Despite their issues, Raynor writes her first book (The Salt Path) and it is surprisingly a bestseller. They have a little more financial leverage, and then a farm owner picks them out as caretakers for his overworked and desolate piece of land. His vision is that of a working cider farm with a limited rewilding of the land, and Moth, fresh from his environmental studies, is up for the challenge.
Farm work doesn't break either of them. The exposure to nature and exertion improves Moth's health, much like their previous trek. The tasks of cleaning up the property and restoring the moldy farmhouse tests them both, but Ray is glad for the challenge, and the couple can see improvements to the land even after a few months of living there.
The two miss the natural wildness of the trails, and take on a week's hike with friends on the Laugavegur Trail in southern Iceland. They endure frigid weather, unsteady climbing, and unnerving river crossings. They also marvel at Iceland itself, an island on the Mid-Atlantic Ridge which seems to be constantly remaking itself through tectonic activity, and are fascinated at the fragile toeholds that life has in such a volatile place.
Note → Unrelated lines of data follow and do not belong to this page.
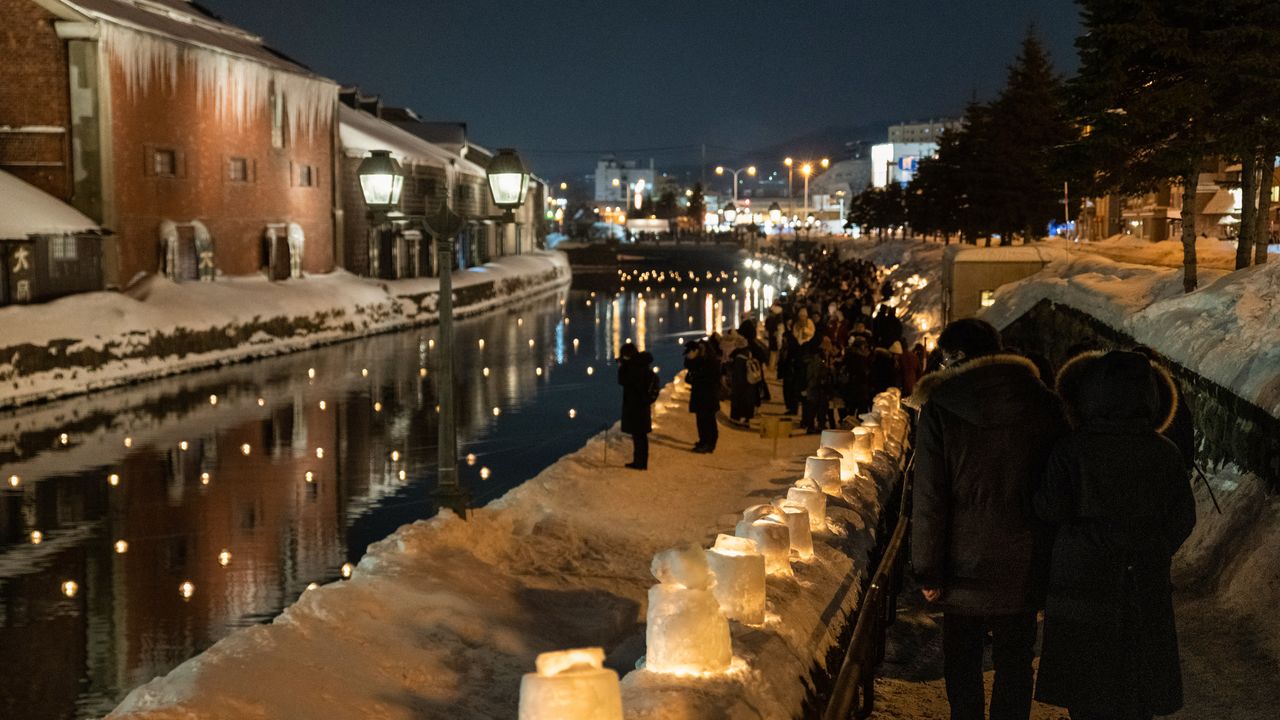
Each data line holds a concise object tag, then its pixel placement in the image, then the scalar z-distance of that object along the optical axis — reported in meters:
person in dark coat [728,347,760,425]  19.56
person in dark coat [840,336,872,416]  18.27
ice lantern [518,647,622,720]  4.50
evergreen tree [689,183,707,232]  186.50
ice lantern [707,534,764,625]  6.77
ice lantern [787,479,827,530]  9.44
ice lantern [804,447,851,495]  10.72
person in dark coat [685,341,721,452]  17.17
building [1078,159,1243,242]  44.53
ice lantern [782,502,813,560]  8.43
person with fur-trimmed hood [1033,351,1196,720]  4.82
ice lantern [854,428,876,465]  12.44
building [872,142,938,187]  161.12
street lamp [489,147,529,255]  13.46
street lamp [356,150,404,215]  13.16
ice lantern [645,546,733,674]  5.90
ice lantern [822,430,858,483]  11.79
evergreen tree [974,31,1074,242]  46.81
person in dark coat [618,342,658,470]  15.94
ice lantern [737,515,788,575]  7.84
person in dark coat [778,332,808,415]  20.39
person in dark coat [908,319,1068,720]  5.22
The Wild Silence works as a sequel to The Salt Path, and I'd read the first to understand their story better. When starting this book, I didn't like it as much as the first one, but...the nature writing is wonderful, the author really draws you in to the areas they live in and visit, and there were many paragraphs and passages that I happily reread. I'd count this one as a winner. Enjoy the book for its immersion into the natural world and its (occasionally) snarky Britishness, which I liked.